## START DATA SHOWN

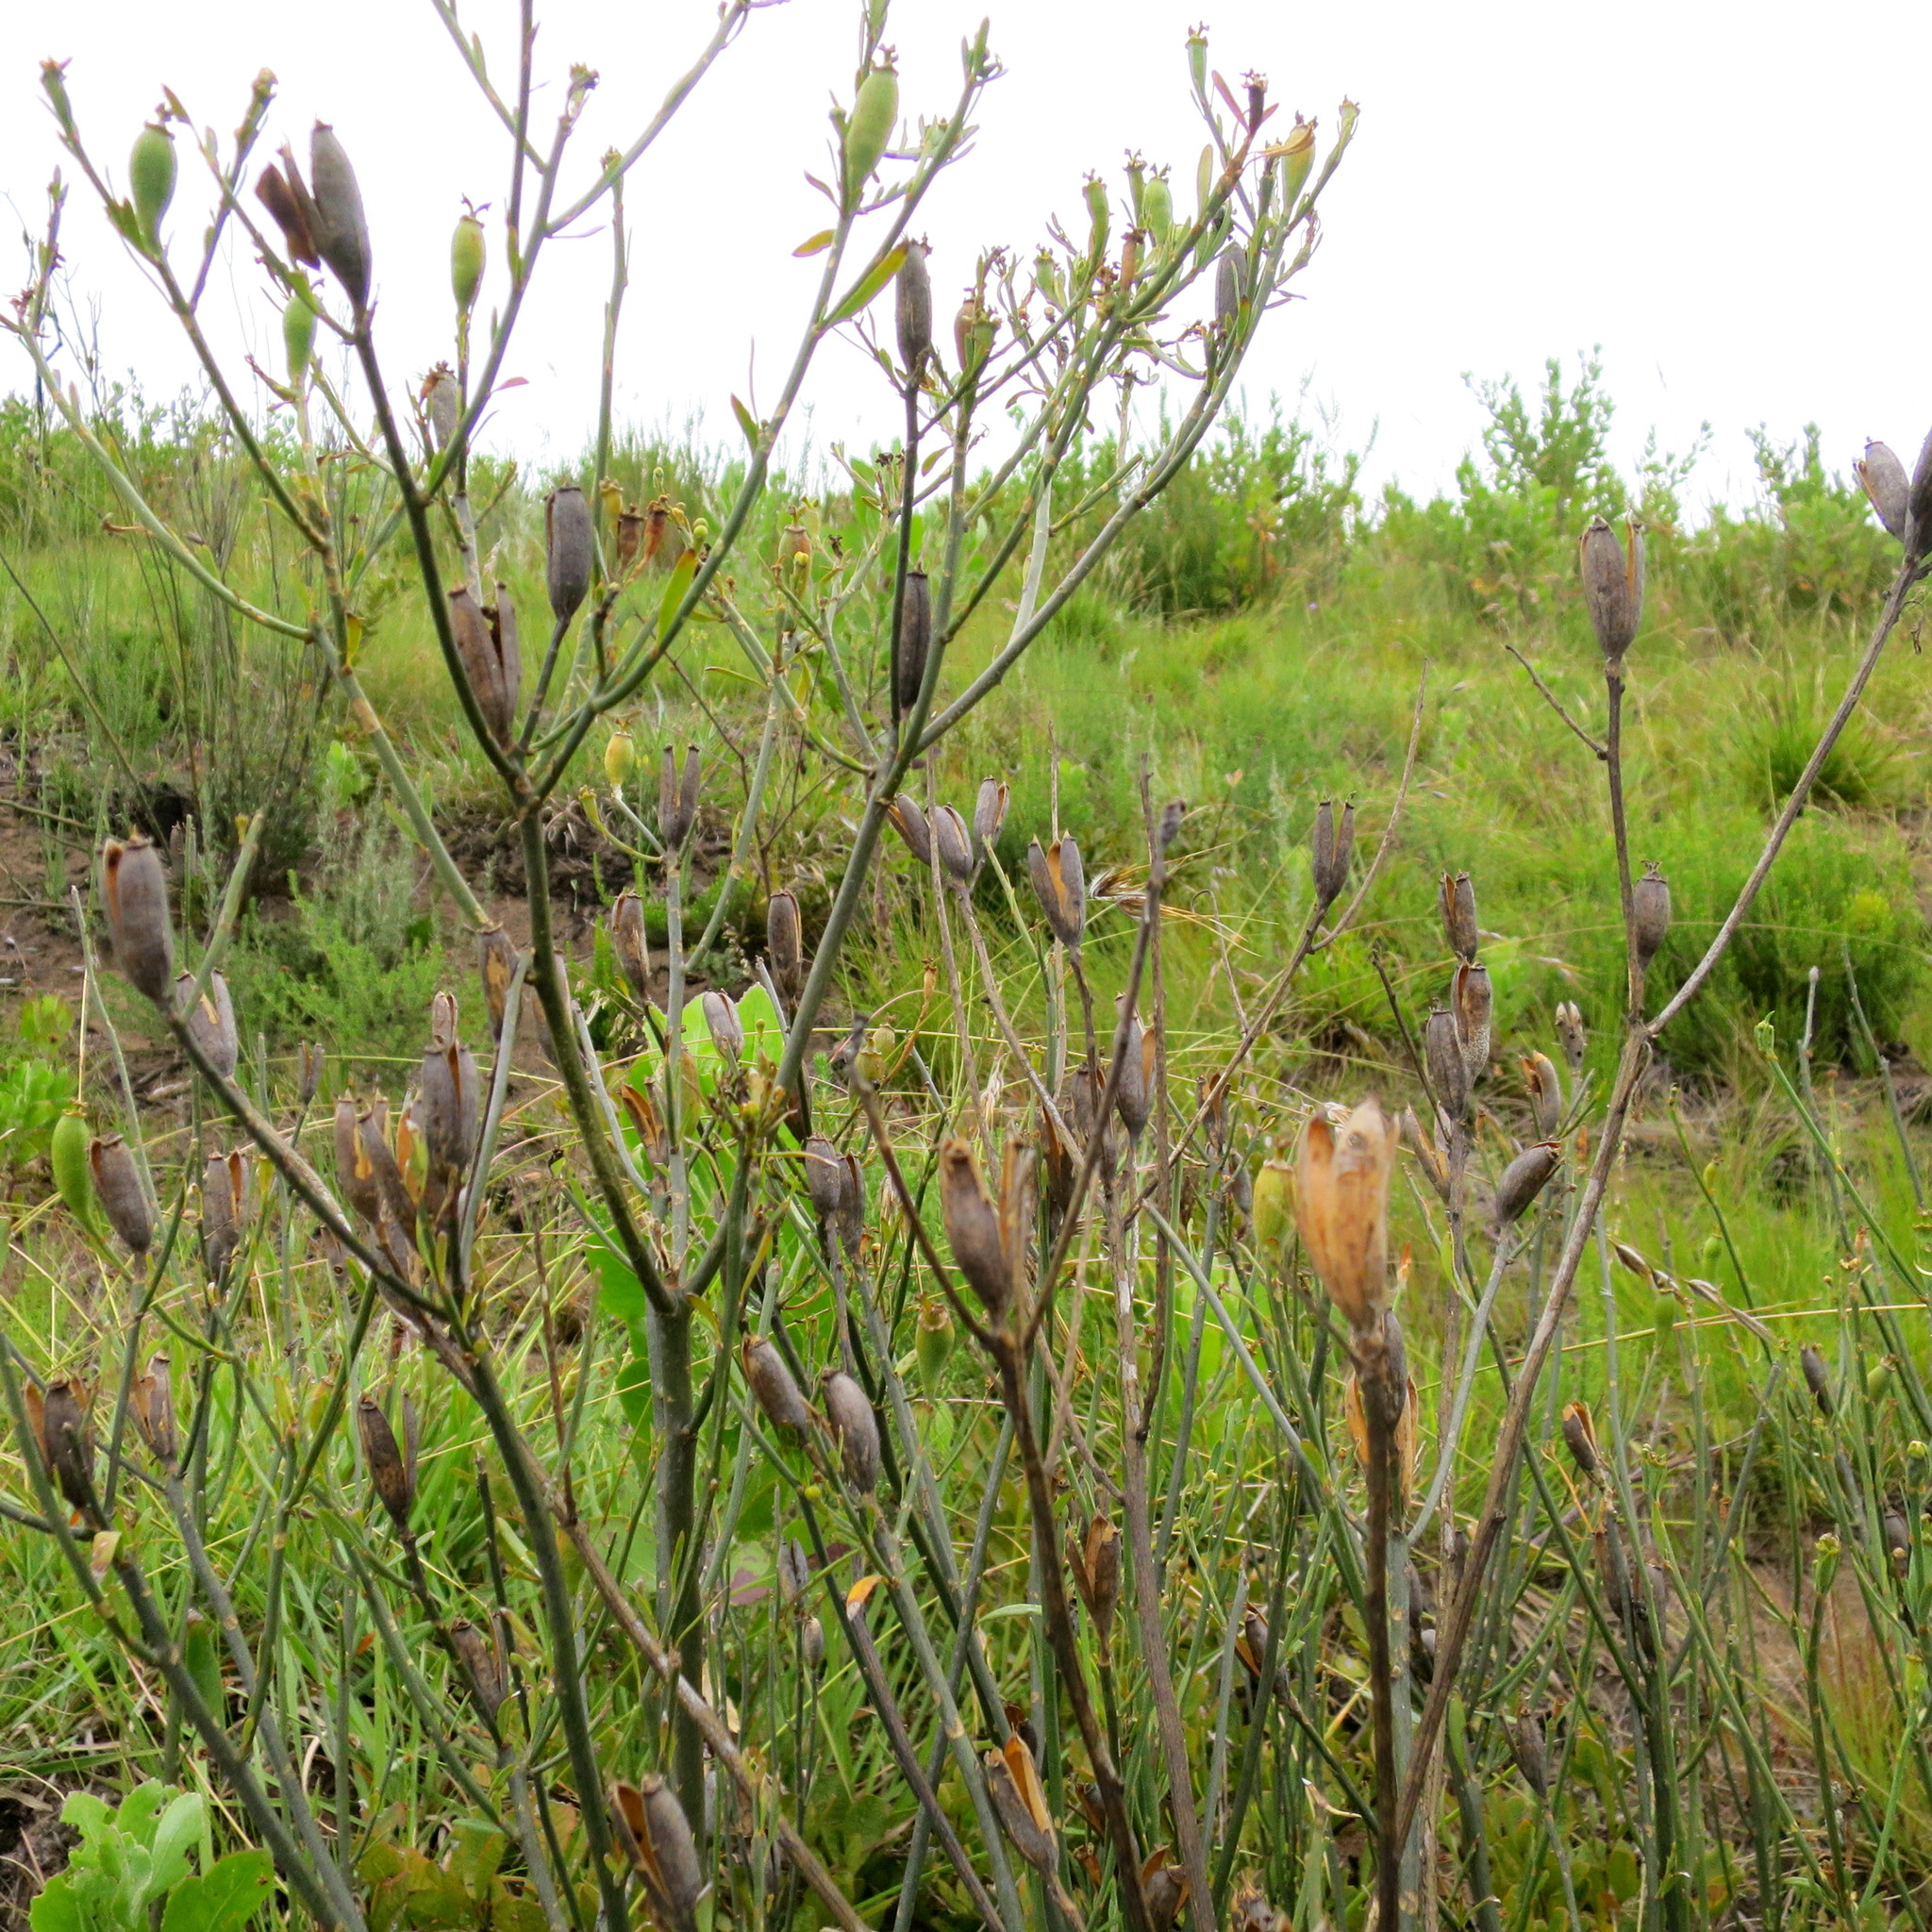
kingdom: Plantae
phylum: Tracheophyta
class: Magnoliopsida
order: Solanales
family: Montiniaceae
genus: Montinia
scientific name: Montinia caryophyllacea
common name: Wild clove-bush
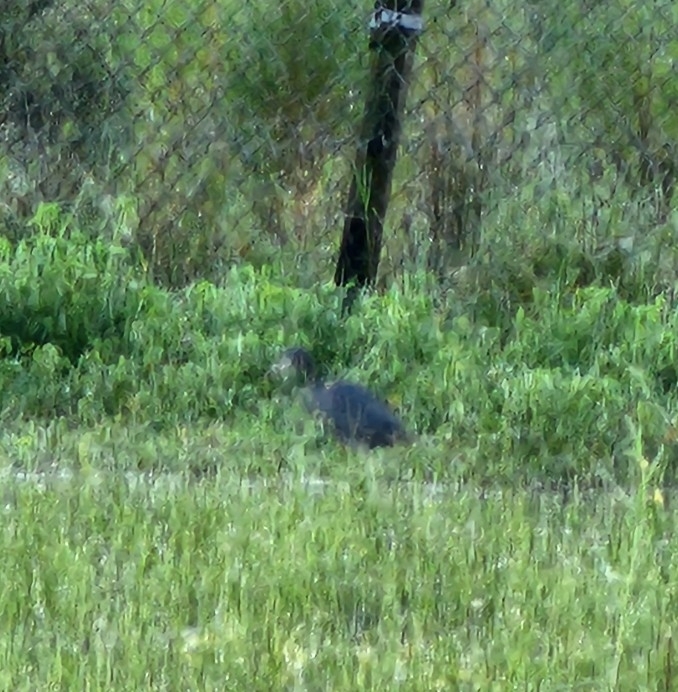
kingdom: Animalia
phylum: Chordata
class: Aves
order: Pelecaniformes
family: Ardeidae
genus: Egretta
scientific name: Egretta caerulea
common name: Little blue heron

## END DATA SHOWN

Starting at the line containing "genus: Montinia" and ending at the last line of the entries, write those lines out again with "common name" swapped for "vernacular name" and everything else left as is. Leave the pictures out.

genus: Montinia
scientific name: Montinia caryophyllacea
vernacular name: Wild clove-bush
kingdom: Animalia
phylum: Chordata
class: Aves
order: Pelecaniformes
family: Ardeidae
genus: Egretta
scientific name: Egretta caerulea
vernacular name: Little blue heron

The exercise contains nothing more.